МутаХамис - Дмитрий Шерстенников
Ничто под ногами и вокруг не напоминало археологические раскопки, видно, от Авариса осталось немного, но Николай чувствовал себя почти счастливым — увлечение опять завладело им. Здесь за забором чудесные ответы на загадку гиксосов казались возможными в отличие от равнодушно занятого бытовыми делами окружающего мира.

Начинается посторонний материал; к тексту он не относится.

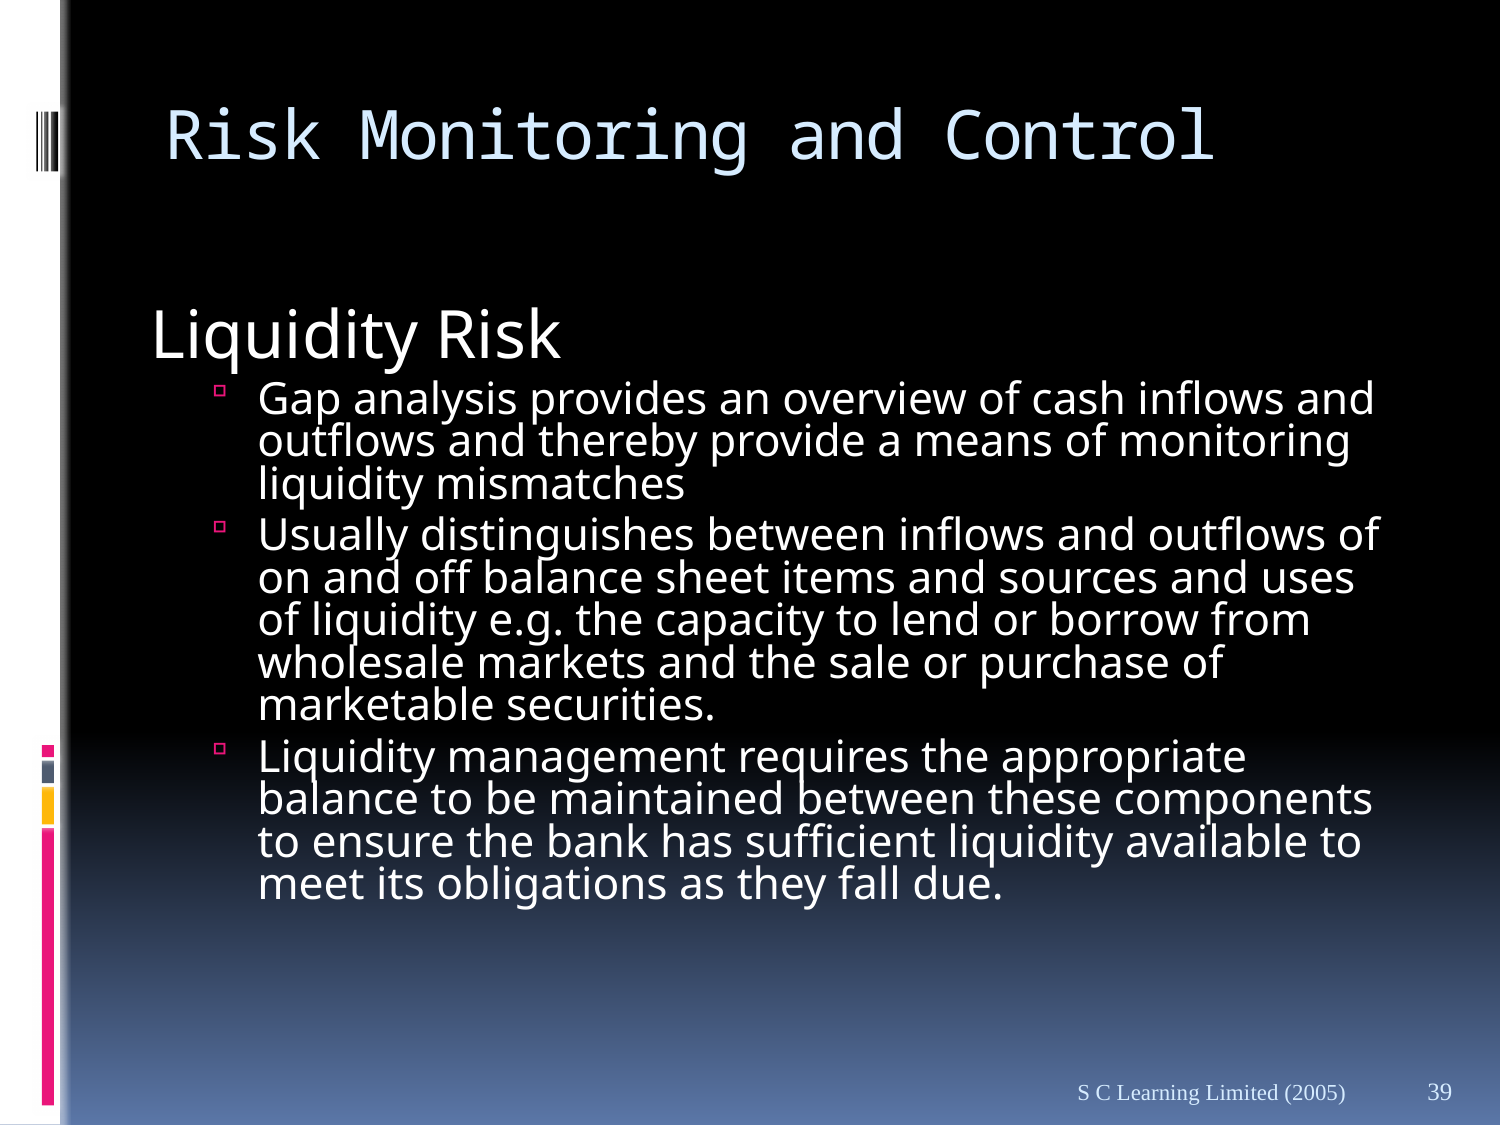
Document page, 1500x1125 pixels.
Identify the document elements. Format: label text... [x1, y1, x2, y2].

slide_number S C Learning Limited (2005) [1062, 1052, 1412, 1113]
slide_number 39 [1412, 1052, 1488, 1113]
list Liquidity Risk Gap analysis provides an overview of cash inflows and outflows and thereby provide a means of monitoring liquidity mismatches Usually distinguishes between inflows and outflows of on and off balance sheet items and sources and uses of liquidity e.g. the capacity to lend or borrow from wholesale markets and the sale or purchase of marketable securities. Liquidity management requires the appropriate balance to be maintained between these components to ensure the bank has sufficient liquidity available to meet its obligations as they fall due. [125, 299, 1401, 942]
title Risk Monitoring and Control [150, 83, 1425, 234]
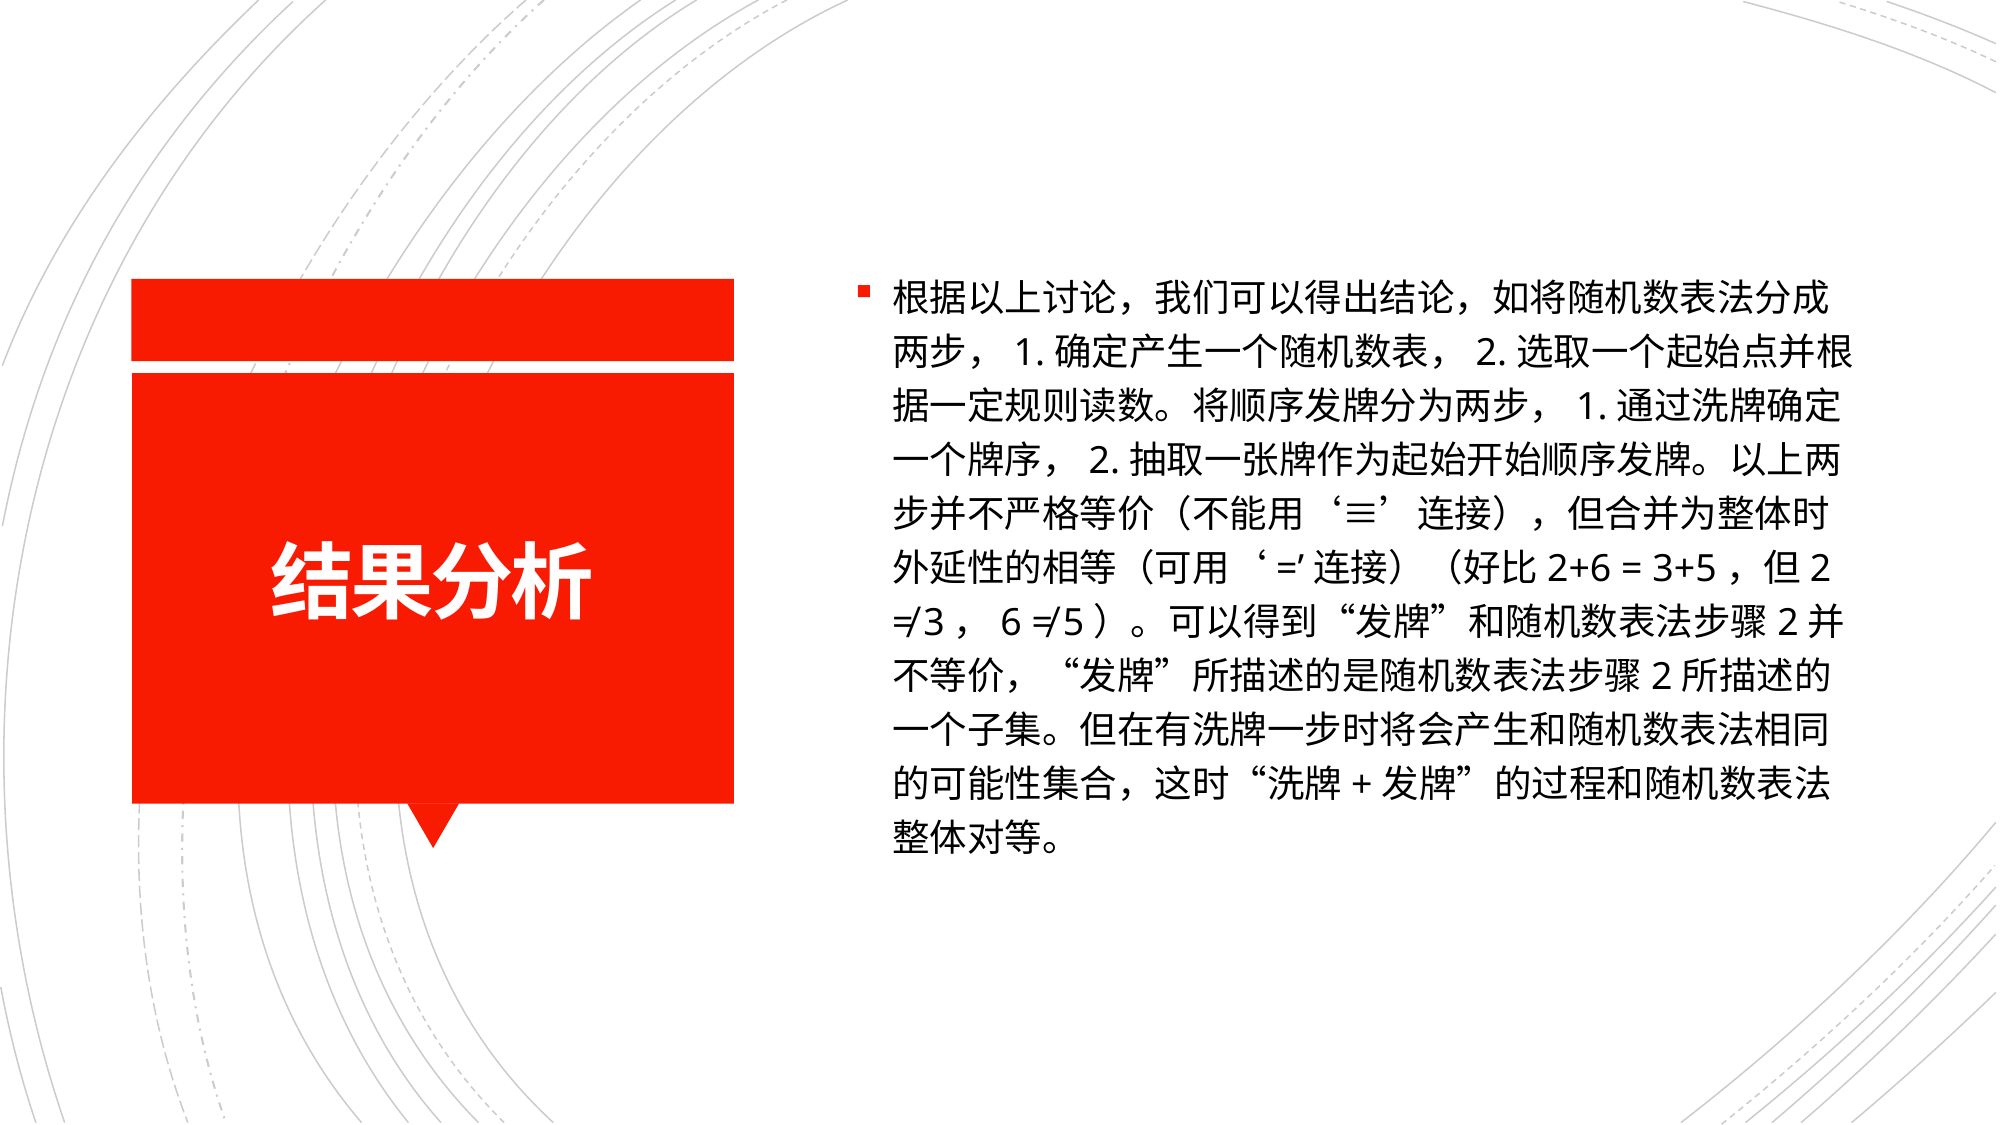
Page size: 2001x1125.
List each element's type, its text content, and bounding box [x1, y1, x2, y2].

list 根据以上讨论，我们可以得出结论，如将随机数表法分成两步，1.确定产生一个随机数表，2.选取一个起始点并根据一定规则读数。将顺序发牌分为两步，1.通过洗牌确定一个牌序，2.抽取一张牌作为起始开始顺序发牌。以上两步并不严格等价（不能用‘≡’连接），但合并为整体时外延性的相等（可用‘=’连接）（好比2+6 = 3+5，但2 ≠ 3，6 ≠ 5）。可以得到“发牌”和随机数表法步骤2并不等价，“发牌”所描述的是随机数表法步骤2所描述的一个子集。但在有洗牌一步时将会产生和随机数表法相同的可能性集合，这时“洗牌+发牌”的过程和随机数表法整体对等。 [839, 131, 1871, 993]
title 结果分析 [145, 385, 720, 789]
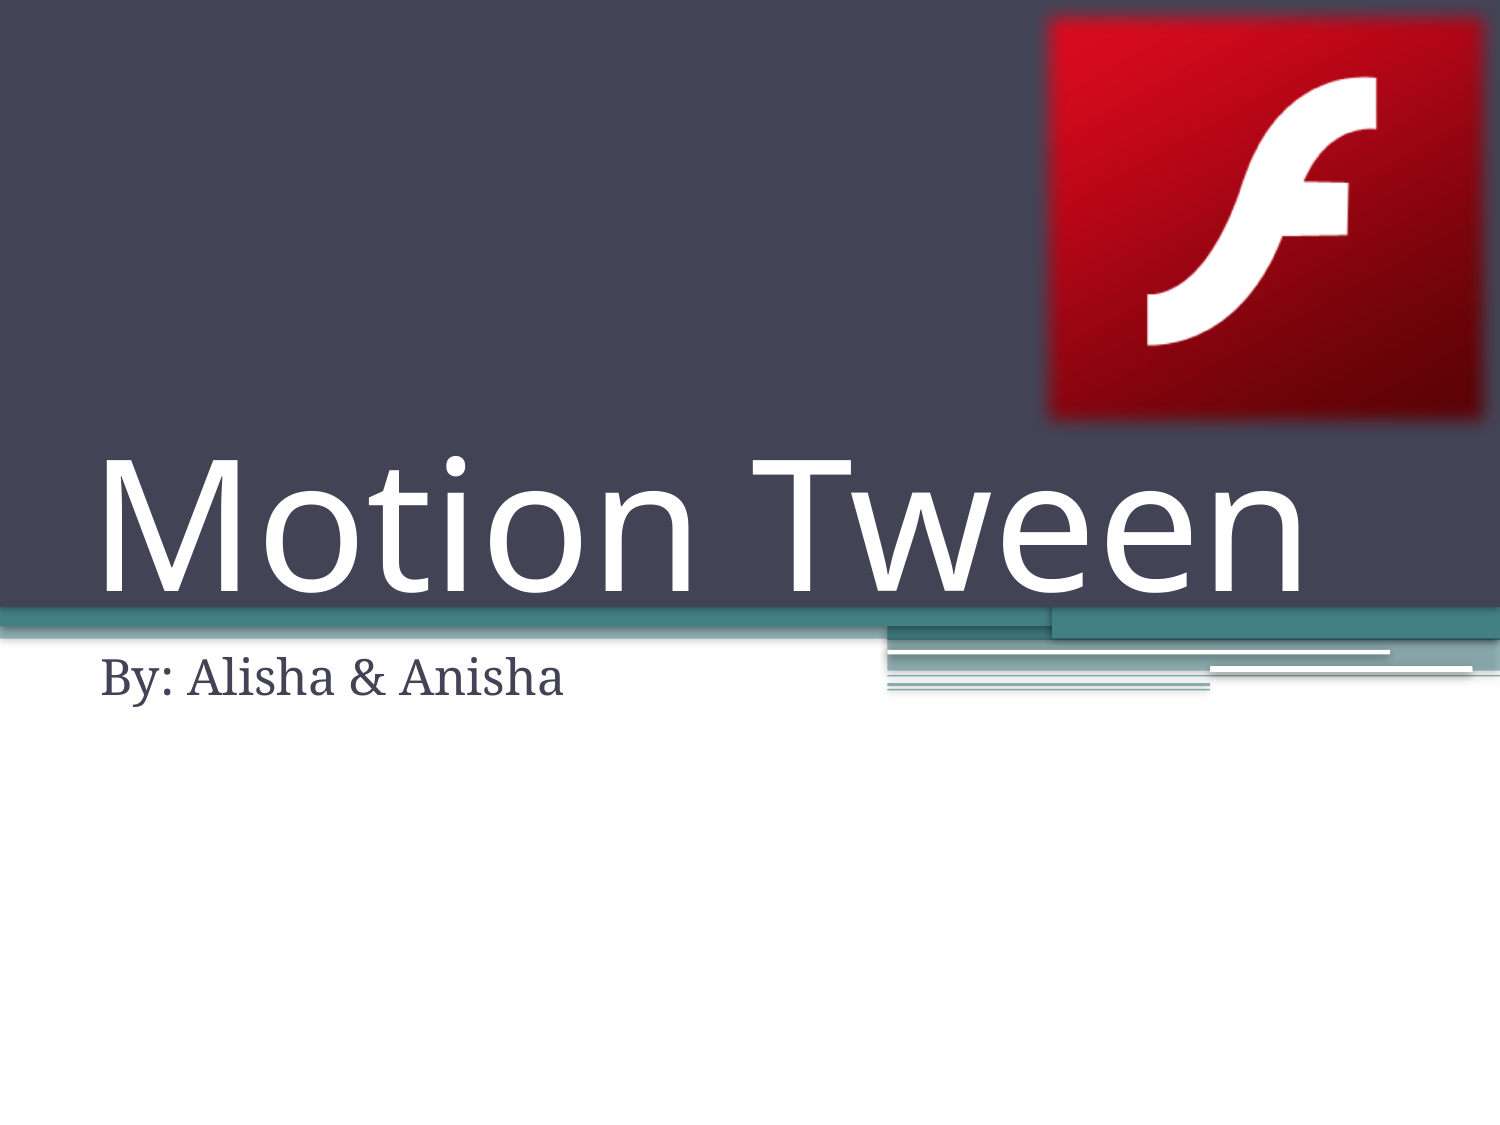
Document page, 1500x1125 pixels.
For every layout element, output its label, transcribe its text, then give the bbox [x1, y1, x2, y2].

picture [1030, 0, 1500, 438]
title Motion Tween [75, 394, 1463, 636]
subtitle By: Alisha & Anisha [75, 637, 888, 925]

Припекало солнце. Человек в панаме, наконец, увидел приближающегося Николая, остановился и молча смотрел на него. Николай приветливо помахал ему рукой. Человек помахал в ответ и строго крикнул что-то по-немецки, что заканчивалось на «нихьт». Николай широко ему улыбнулся. Человек достал свисток и засвистел.
В маршрутке Николай уже не стеснялся касаться соседей коленями. После бега от охранников, прибежавших на свист немецкого археолога, и двухчасового ожидания под солнцем маршрутки в обратную сторону, измученный Николай заснул на плече соседа. Он проснулся от хлопка двери водителя, когда маршрутка остановилась у бензоколонки. Все пассажиры терпеливо ждали. В тишине в открытое окно подул слабый ветер, негромко зашумела рощица высоких пальм. Николай вдруг с удовольствием вспомнил о том, что уже скоро будет в России.
В Танту Николай вернулся уже затемно. Сладкая ностальгическая тоска не оставляла его, он отправился гулять по вечернему городу. На улицах было людно, холодно, грязно. Вдруг все органы чувств Николая восстали против окружающей уличной суеты:
Слуху стало нестерпимо слышать резкие гудки и грубые звуки чужой речи. Обоняние восставало против разлитых в холодным воздухе неродных запахов дыма и специй.
Взгляду стало невыносимо от многолюдья чуждых типажей: смуглых усатых мужиков в пиджаках, надетых поверх свитеров или в длинных арабских "ночных рубахах", толстых теток в платках и длинных покрывалах, девушек в платках, в джинсах, прикрытых цветастыми халатиками, смуглых пареньков в ярких спортивных куртках с будто мокрыми от лака волосами в обтягивающих брючках.
Этот мир стал окончательно чужим и скучным, Николаю остро захотелось скорей в Россию — поцеловать дочку, прижаться в постели к жене, выпить мужиками под рябиной.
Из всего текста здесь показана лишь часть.